TASK DETAILS:
A word-for-word repeat of all the data is the goal.
(Beginning of DATASET EXTRACT)
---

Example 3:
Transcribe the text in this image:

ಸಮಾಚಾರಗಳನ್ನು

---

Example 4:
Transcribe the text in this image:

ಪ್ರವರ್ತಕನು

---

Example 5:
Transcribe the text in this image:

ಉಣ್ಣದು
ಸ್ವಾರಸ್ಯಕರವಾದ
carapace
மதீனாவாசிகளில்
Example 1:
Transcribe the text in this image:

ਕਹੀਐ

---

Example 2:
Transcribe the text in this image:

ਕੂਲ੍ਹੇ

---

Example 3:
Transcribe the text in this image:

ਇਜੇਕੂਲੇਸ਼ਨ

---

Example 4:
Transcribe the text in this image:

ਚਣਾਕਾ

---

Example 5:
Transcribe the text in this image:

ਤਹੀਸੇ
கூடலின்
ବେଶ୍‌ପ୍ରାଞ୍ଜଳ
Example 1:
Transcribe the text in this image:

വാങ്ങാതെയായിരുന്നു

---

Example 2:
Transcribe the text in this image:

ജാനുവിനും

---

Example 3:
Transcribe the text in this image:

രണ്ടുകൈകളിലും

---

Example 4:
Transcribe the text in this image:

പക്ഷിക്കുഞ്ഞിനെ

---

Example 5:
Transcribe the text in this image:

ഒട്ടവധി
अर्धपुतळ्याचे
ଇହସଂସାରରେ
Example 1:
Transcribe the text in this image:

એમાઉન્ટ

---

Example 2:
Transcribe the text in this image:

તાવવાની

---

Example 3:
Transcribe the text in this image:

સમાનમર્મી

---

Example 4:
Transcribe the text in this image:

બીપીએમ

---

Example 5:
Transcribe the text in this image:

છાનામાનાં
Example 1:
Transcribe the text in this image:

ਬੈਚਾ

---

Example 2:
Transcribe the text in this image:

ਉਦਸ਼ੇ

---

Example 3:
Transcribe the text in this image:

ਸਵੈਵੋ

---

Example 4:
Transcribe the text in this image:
(End of DATASET EXTRACT)
ANSWER AREA:
---

Example 3:
Transcribe the text in this image:

ಸಮಾಚಾರಗಳನ್ನು

---

Example 4:
Transcribe the text in this image:

ಪ್ರವರ್ತಕನು

---

Example 5:
Transcribe the text in this image:

ಉಣ್ಣದು
ಸ್ವಾರಸ್ಯಕರವಾದ
carapace
மதீனாவாசிகளில்
Example 1:
Transcribe the text in this image:

ਕਹੀਐ

---

Example 2:
Transcribe the text in this image:

ਕੂਲ੍ਹੇ

---

Example 3:
Transcribe the text in this image:

ਇਜੇਕੂਲੇਸ਼ਨ

---

Example 4:
Transcribe the text in this image:

ਚਣਾਕਾ

---

Example 5:
Transcribe the text in this image:

ਤਹੀਸੇ
கூடலின்
ବେଶ୍‌ପ୍ରାଞ୍ଜଳ
Example 1:
Transcribe the text in this image:

വാങ്ങാതെയായിരുന്നു

---

Example 2:
Transcribe the text in this image:

ജാനുവിനും

---

Example 3:
Transcribe the text in this image:

രണ്ടുകൈകളിലും

---

Example 4:
Transcribe the text in this image:

പക്ഷിക്കുഞ്ഞിനെ

---

Example 5:
Transcribe the text in this image:

ഒട്ടവധി
अर्धपुतळ्याचे
ଇହସଂସାରରେ
Example 1:
Transcribe the text in this image:

એમાઉન્ટ

---

Example 2:
Transcribe the text in this image:

તાવવાની

---

Example 3:
Transcribe the text in this image:

સમાનમર્મી

---

Example 4:
Transcribe the text in this image:

બીપીએમ

---

Example 5:
Transcribe the text in this image:

છાનામાનાં
Example 1:
Transcribe the text in this image:

ਬੈਚਾ

---

Example 2:
Transcribe the text in this image:

ਉਦਸ਼ੇ

---

Example 3:
Transcribe the text in this image:

ਸਵੈਵੋ

---

Example 4:
Transcribe the text in this image:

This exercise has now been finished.